About this task:
If a line of the records contains the word "vgaclk", list it.

[Materials provided — start]

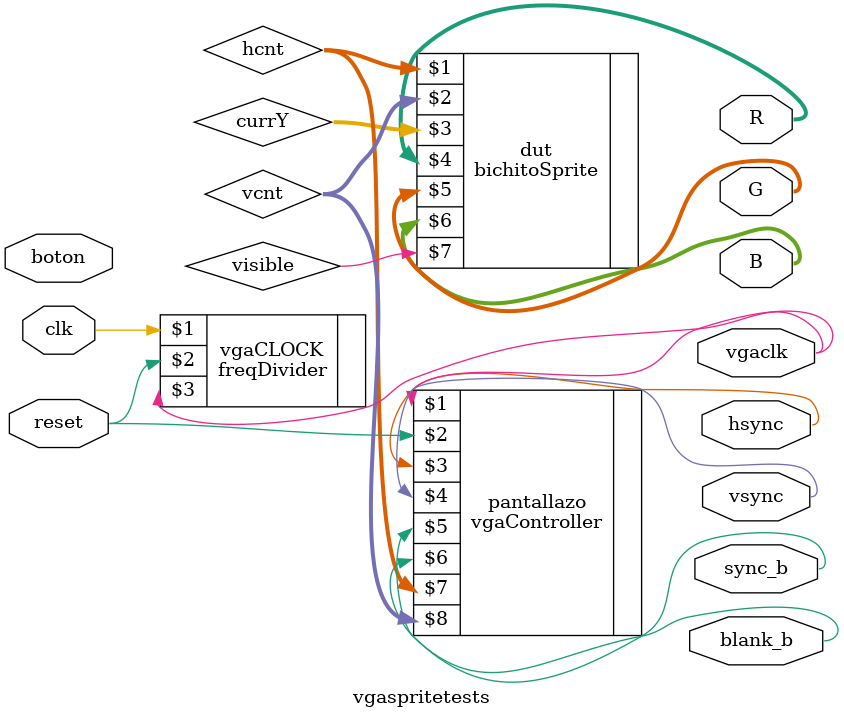
<source format=sv>
module vgaspritetests(input clk, reset, boton,
							output logic [7:0] R, G, B,
							output logic hsync, vsync, sync_b, blank_b, vgaclk);

 
logic [9:0] hcnt, vcnt;
logic [31:0] currY;
logic visible;

//pixel clock generator 25Mhz
freqDivider vgaCLOCK(clk, reset, vgaclk);

//VGA controller
vgaController pantallazo(vgaclk, reset, hsync, vsync, sync_b, blank_b, hcnt, vcnt);

bichitoSprite dut(hcnt, vcnt ,currY,R,G,B, visible);

endmodule

</source>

[Materials provided — finish]

Your solution:
							output logic hsync, vsync, sync_b, blank_b, vgaclk);
freqDivider vgaCLOCK(clk, reset, vgaclk);
vgaController pantallazo(vgaclk, reset, hsync, vsync, sync_b, blank_b, hcnt, vcnt);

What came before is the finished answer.